Task to carry out
Somewhere below are a line with "left ankle: (159, 720, 3)" and a later line with "left knee: (495, 608, 2)". Output exactly those lines and all lines between them.

Data excerpts:

═══

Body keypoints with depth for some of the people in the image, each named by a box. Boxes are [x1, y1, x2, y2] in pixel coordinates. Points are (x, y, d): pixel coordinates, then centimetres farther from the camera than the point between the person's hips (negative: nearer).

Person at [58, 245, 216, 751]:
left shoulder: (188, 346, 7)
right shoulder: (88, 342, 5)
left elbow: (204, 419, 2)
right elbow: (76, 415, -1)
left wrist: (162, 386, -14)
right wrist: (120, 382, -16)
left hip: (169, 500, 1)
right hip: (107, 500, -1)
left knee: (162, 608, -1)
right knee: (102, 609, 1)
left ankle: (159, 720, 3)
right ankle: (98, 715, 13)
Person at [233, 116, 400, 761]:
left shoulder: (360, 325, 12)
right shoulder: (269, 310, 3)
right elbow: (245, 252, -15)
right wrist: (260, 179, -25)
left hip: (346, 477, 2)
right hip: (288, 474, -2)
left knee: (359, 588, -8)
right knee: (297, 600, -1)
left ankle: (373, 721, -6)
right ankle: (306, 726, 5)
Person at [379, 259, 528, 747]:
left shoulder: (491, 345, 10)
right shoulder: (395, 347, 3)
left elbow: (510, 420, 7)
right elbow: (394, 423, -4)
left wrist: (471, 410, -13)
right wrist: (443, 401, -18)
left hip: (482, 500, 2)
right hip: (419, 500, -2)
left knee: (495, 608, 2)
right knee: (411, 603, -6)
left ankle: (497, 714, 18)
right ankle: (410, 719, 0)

═══

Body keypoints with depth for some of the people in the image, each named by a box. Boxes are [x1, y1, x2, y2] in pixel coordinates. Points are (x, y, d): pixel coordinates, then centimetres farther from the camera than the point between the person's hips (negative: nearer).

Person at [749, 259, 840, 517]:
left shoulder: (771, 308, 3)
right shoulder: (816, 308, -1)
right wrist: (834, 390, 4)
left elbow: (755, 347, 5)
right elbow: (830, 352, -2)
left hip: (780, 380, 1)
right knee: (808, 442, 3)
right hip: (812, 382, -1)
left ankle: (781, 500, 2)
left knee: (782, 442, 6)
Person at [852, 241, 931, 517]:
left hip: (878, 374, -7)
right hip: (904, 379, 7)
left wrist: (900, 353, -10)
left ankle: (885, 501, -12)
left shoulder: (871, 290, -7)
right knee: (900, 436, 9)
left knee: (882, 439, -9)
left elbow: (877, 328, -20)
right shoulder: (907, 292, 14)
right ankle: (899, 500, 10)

═══

Expected answer
left ankle: (159, 720, 3)
right ankle: (98, 715, 13)
Person at [233, 116, 400, 761]:
left shoulder: (360, 325, 12)
right shoulder: (269, 310, 3)
right elbow: (245, 252, -15)
right wrist: (260, 179, -25)
left hip: (346, 477, 2)
right hip: (288, 474, -2)
left knee: (359, 588, -8)
right knee: (297, 600, -1)
left ankle: (373, 721, -6)
right ankle: (306, 726, 5)
Person at [379, 259, 528, 747]:
left shoulder: (491, 345, 10)
right shoulder: (395, 347, 3)
left elbow: (510, 420, 7)
right elbow: (394, 423, -4)
left wrist: (471, 410, -13)
right wrist: (443, 401, -18)
left hip: (482, 500, 2)
right hip: (419, 500, -2)
left knee: (495, 608, 2)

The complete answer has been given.